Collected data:
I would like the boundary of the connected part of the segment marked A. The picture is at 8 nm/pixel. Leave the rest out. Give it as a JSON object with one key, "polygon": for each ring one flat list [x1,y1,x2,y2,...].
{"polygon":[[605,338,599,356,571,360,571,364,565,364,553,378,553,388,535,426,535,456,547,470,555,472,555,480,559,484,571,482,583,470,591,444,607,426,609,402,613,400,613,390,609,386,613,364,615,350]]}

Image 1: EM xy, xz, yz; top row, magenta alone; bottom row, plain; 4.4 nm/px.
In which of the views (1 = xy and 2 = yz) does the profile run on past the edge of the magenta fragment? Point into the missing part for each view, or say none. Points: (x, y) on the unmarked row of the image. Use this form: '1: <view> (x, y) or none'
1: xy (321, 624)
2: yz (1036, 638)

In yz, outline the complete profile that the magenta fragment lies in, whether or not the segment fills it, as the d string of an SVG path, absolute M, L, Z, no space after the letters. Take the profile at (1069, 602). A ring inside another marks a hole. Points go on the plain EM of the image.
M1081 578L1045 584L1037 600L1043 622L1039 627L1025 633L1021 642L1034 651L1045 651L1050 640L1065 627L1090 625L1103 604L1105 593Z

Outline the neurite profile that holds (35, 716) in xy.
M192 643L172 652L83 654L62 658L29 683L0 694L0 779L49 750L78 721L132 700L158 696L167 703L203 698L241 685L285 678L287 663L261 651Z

...

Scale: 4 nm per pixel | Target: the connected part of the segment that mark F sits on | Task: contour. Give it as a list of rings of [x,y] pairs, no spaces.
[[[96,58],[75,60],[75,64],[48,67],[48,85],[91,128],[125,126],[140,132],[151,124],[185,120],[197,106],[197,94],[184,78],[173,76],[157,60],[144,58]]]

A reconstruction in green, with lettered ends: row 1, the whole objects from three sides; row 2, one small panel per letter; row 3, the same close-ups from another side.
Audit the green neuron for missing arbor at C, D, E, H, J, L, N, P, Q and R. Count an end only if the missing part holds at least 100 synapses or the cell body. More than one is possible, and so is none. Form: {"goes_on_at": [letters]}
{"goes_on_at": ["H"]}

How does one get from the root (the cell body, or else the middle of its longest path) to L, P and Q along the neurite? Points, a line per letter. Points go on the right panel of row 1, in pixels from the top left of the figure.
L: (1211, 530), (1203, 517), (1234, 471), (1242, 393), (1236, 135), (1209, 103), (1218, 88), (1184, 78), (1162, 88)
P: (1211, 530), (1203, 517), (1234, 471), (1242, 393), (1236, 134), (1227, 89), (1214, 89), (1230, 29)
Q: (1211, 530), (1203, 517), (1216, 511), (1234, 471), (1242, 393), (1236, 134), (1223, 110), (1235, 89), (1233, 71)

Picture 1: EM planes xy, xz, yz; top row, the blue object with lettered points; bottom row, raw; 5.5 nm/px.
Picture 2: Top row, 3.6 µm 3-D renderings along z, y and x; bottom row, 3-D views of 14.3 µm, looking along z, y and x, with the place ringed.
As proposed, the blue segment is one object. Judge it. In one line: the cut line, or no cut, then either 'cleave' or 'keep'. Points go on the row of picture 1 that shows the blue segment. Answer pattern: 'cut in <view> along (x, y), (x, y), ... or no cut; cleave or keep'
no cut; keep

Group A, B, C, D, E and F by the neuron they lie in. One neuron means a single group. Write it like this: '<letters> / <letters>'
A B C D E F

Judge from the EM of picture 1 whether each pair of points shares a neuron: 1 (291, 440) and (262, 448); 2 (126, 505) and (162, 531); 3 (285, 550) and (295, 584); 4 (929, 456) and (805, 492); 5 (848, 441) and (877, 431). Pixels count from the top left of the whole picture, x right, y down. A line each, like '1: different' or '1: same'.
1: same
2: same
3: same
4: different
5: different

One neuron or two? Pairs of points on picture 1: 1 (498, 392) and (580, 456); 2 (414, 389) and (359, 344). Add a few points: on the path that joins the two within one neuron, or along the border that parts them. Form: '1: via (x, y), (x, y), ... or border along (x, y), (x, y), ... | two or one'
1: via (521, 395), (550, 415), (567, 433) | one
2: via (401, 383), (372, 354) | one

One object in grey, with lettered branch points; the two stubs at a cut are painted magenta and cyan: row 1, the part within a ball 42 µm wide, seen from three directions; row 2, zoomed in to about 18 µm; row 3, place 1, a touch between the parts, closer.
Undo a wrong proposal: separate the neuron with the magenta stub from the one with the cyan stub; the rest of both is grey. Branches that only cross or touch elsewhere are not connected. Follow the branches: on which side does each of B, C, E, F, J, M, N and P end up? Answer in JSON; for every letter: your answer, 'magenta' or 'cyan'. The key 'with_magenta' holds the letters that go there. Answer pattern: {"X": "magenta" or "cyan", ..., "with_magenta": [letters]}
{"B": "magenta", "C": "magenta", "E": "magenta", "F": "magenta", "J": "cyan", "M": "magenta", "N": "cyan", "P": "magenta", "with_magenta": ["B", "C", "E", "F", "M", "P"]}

WORK INSTRUCTIONS: Please copy every line of the data that carries the string "place".

ANSWER SECTION:
Picture 2: Top row, 3.6 µm 3-D renderings along z, y and x; bottom row, 3-D views of 14.3 µm, looking along z, y and x, with the place ringed.
One object in grey, with lettered branch points; the two stubs at a cut are painted magenta and cyan: row 1, the part within a ball 42 µm wide, seen from three directions; row 2, zoomed in to about 18 µm; row 3, place 1, a touch between the parts, closer.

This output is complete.